● **WHAT IS NEEDED**
Could you please transcribe the data exactly, without the pictures?

+++ GIVEN DATA +++

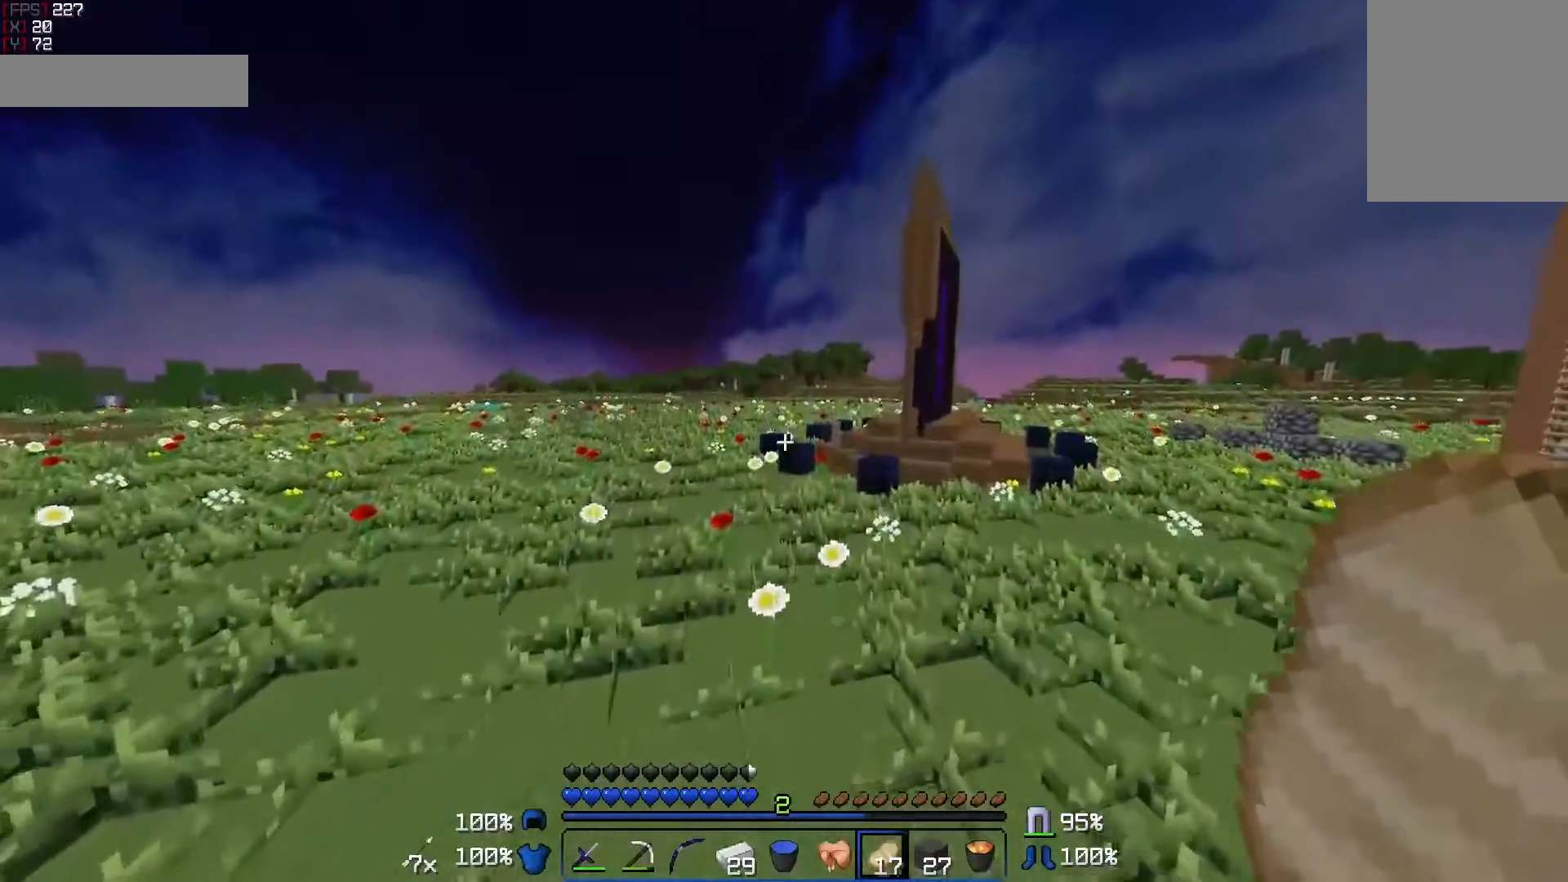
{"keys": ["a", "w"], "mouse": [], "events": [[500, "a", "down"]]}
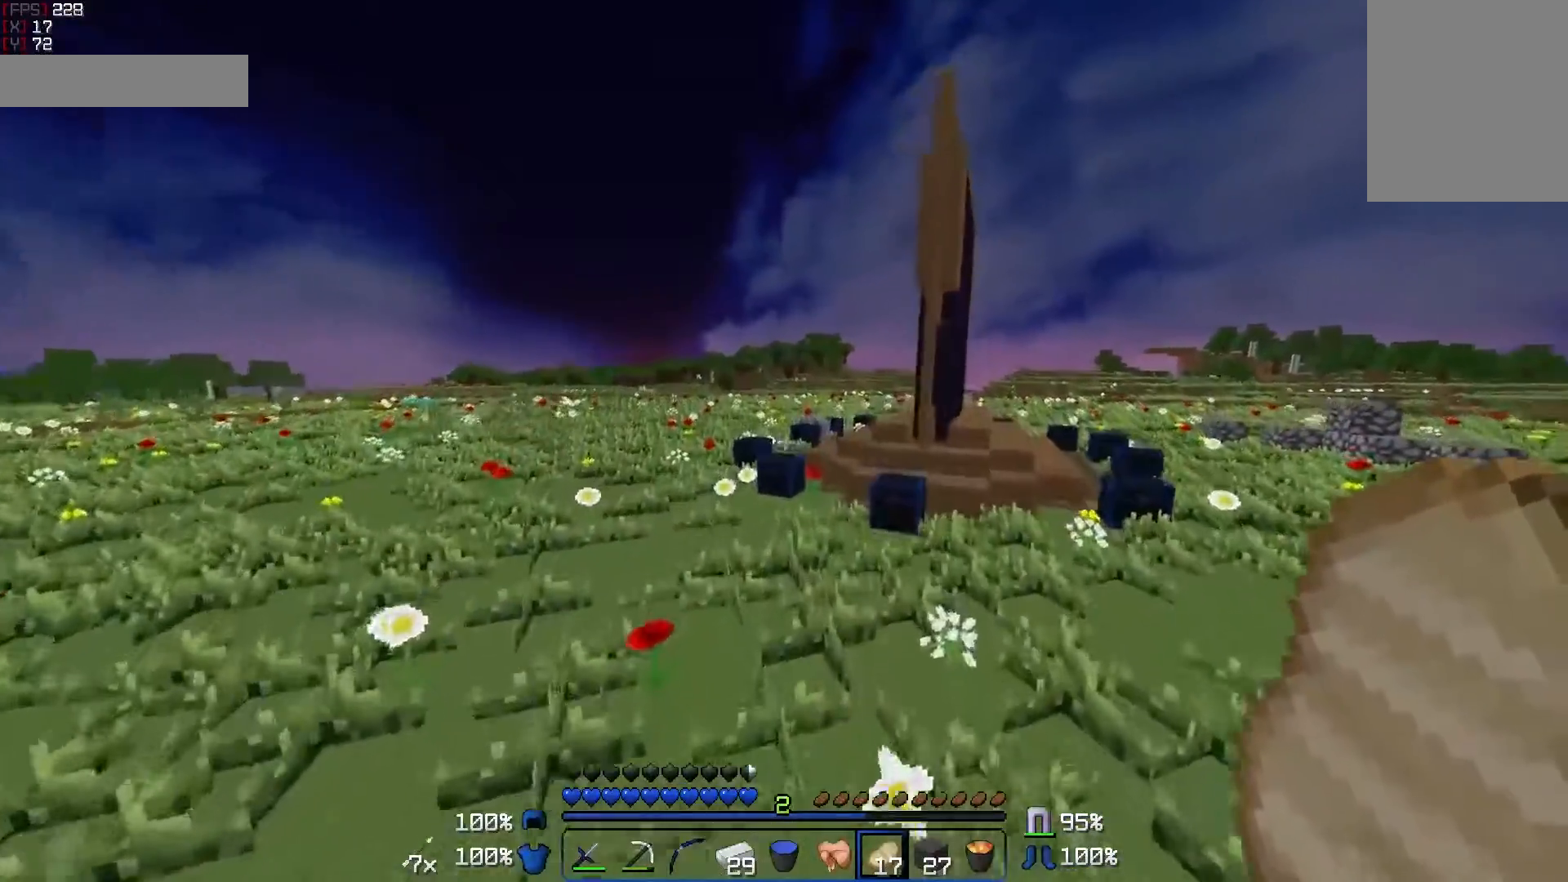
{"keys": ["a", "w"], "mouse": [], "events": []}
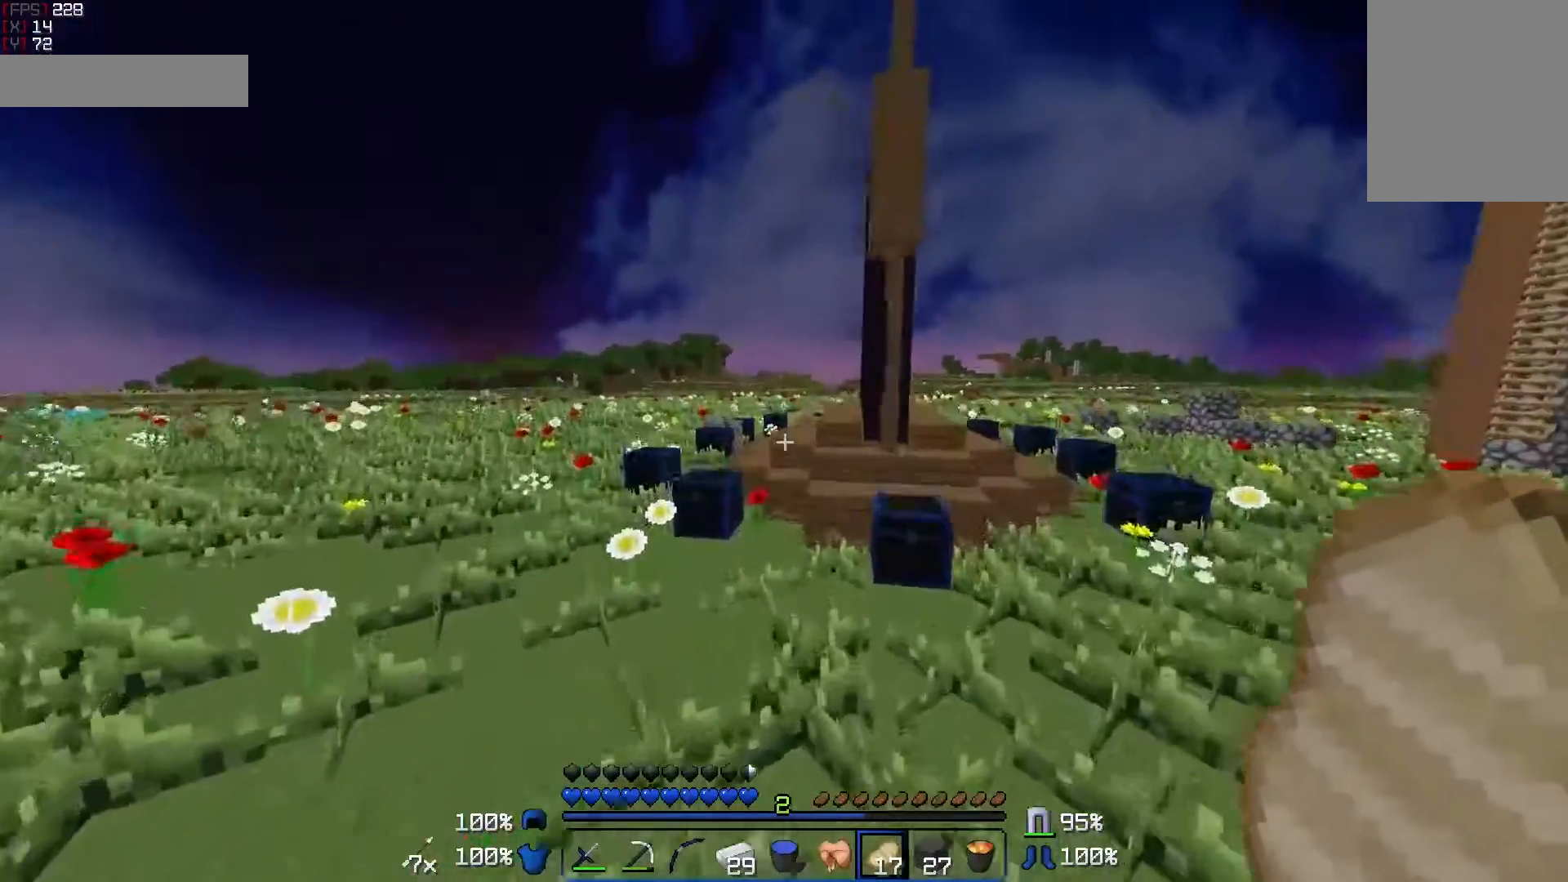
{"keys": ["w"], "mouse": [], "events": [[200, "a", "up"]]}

+++

● **OUTPUT**
{"keys": ["a", "w"], "mouse": [], "events": [[500, "a", "down"]]}
{"keys": ["a", "w"], "mouse": [], "events": []}
{"keys": ["w"], "mouse": [], "events": [[200, "a", "up"]]}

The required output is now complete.